Blog 2: The World is Charged


       This man uses the perfect retrospective manner to read the poem beautifully. His age adds to the power of the poem too, how I imagine Hopkins to portray it :)

        Throughout “God’s Grandeur”, Hopkins’ uses different forms of language to explore the motif of Power Over Destruction. Likewise, the motif of Light Over Darkness or God versus Man. Written in Petrarchan Sonnet, the octave associates God with power and light while man with destruction and darkness. God is depicted holding a‘rod’ which represents his superiority over Man where his ‘grandeur’ and greatness’ cannot be destroyed. The simile compares it to the ‘ooze of oil’. With more visual imagery, God is related to an electric charge on The Earth, with bright flashes of light ‘shining from shook foil’, like that of lightening.

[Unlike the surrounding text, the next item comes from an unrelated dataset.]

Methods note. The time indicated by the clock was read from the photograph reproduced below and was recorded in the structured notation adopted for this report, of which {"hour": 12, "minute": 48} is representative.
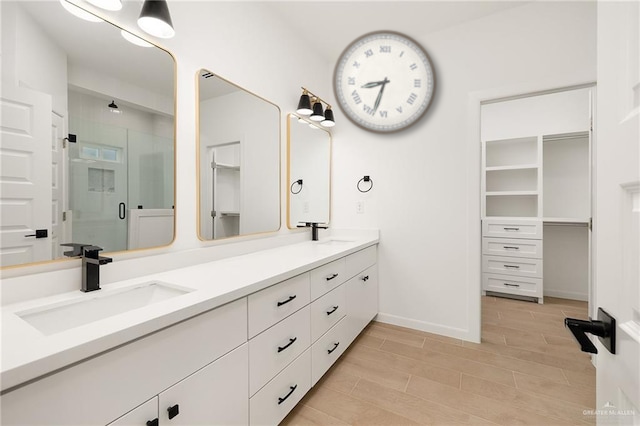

The storm where it strikes, is the destruction man has caused. The spondee 'flame out' suggests that darkness seems to prevail. By using the verbs ‘ seared, bleared, smeared’ along with the alliteration of ‘s’, ‘man’s smudge’ is further emphasized, which denote negative change with ruin. The repetition and onomatopoeia of ‘have trod’ in line 5, help us visualize this slow movement through mud and polluted Earth. Also, the question in Line 4 is filled with stressed words, along with the naturally slow, solemn rhythm of the poem, accentuate Hopkins’ concern with man’s destructive nature and ignorance of God.
      Whereas the first stanza was powerfully intense, the sestet restores a slightly soothing balance, with the reassurance of God’s light returning after darkness. More positive words like 'dearest freshness, springs' are used. With all this darkness and the seeming end of ‘last lights’, the beginning of a new day comes. Hopkins’ expresses the light of ‘morning’, or perhaps it is a pun with the word 'mourning'. There is new life to come to this broken ‘bent’ world. Alluding to Christian beliefs, the ‘Holy Ghost’, is symbolized by a dove. This animal imagery, with its ‘bright wings’ and pure white contrasts beautifully with the stanza before of man’s tainted world. After seeming doom, comes redemption and this idea of salvation.